Sementara sebuah apartemen di gedung berlisensi Israel di Yerusalem Timur yang diduduki menelan biaya sekitar 1-1,5 juta shekel Israel ($284.000-$425.000), mereka yang tidak memiliki izin berkisar antara 350-400.000 shekel ($99.000-$113.000).
“Di mana saya akan mendapatkan uang sebanyak ini untuk membeli apartemen di gedung berlisensi? Saya belajar menjadi koki dan saya bekerja selama 15 tahun,” kata Bader.
“Saya memasukkan semua tabungan saya ke dalam rumah ini, dan sekarang tidak ada gunanya. Dan untuk apa? Karena Israel? Dan karena merupakan bangunan tanpa izin? Semua konstruksi mereka tanpa lisensi! Seluruh kehadiran mereka di sini tanpa izin!” dia menambahkan.
Banyak dari mereka yang membangun rumah tanpa izin, atau membeli di bangunan “tanpa izin”, melakukannya dengan harapan dan kesan bahwa rumah mereka pada akhirnya dapat “diberi izin” oleh Pemerintah Kota Yerusalem Israel.
Penduduk di banyak daerah mengambil sendiri untuk mengembangkan skema perencanaan lahan mereka sendiri, yang mereka serahkan ke pemerintah kota untuk menantang perintah pembongkaran mereka, berharap struktur mereka ditambahkan ke batas saat ini dari setiap lingkungan, banyak di antaranya belum diperbarui. sejak pendudukan 1967 tidak.
Mereka akhirnya membayar jutaan denda bulanan kepada pemerintah kota Israel sebagai pelanggaran karena tinggal di “bangunan tanpa izin”, dan kepada pengacara dan insinyur untuk mengembangkan rencana alternatif, hanya untuk menghancurkan rumah mereka pada akhirnya.
Misalnya, mereka yang berada di gedung Silwan diberi tahu oleh pemerintah kota bahwa mereka dapat memperoleh izin bangunan jika mereka berhasil membeli sebidang tanah yang berdekatan untuk dialokasikan untuk “penggunaan umum” di lingkungan tersebut. Mereka diberi waktu seminggu di bulan Desember untuk melakukan ini.
Tanah di sekitar gedung semuanya milik pribadi dan bernilai lebih dari 1 juta shekel ($ 284.000), yang harus dibayar oleh penghuni gedung dari kantong mereka sendiri.
“Kami mengajukan izin – kami memiliki seorang insinyur dan pengacara – dan kami mengajukan rencana organisasi untuk wilayah tersebut, tetapi kami telah menderita selama tujuh tahun,” Arafat al-Nabi, seorang warga berusia 57 tahun dari gedung tersebut. , kata Al Jazeera.
“Ini adalah perang di saraf kita. Kami tidak tidur, kami tidak makan, kami tidak keluar gedung,” lanjutnya.
Bagi al-Nabi dan penduduk lainnya, motif penghancuran Israel sudah jelas.
“Ini pemindahan paksa.

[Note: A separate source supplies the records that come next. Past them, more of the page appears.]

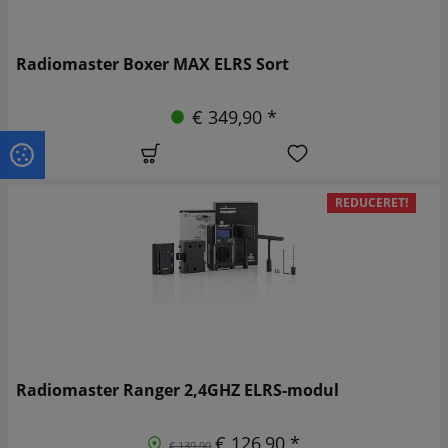
Radiomaster Boxer MAX ELRS Sort
€ 349,90 *
REDUCERET!
Radiomaster Ranger 2,4GHZ ELRS-modul
€ 126,90 *
€ 139,90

Mereka ingin kami menyerah dan pindah ke Tepi Barat. Semakin mereka mengosongkan Yerusalem dari penduduk Palestina, semakin banyak pemukim yang bisa mereka bawa,” kata al-Nabi.
Meski begitu, dia yakin warga Palestina “akan selalu memiliki harapan” untuk tinggal di rumah mereka. “Kami mengetuk setiap pintu untuk mencoba menyelesaikannya,” katanya. “Mereka tidak bisa membunuh harapan kita.”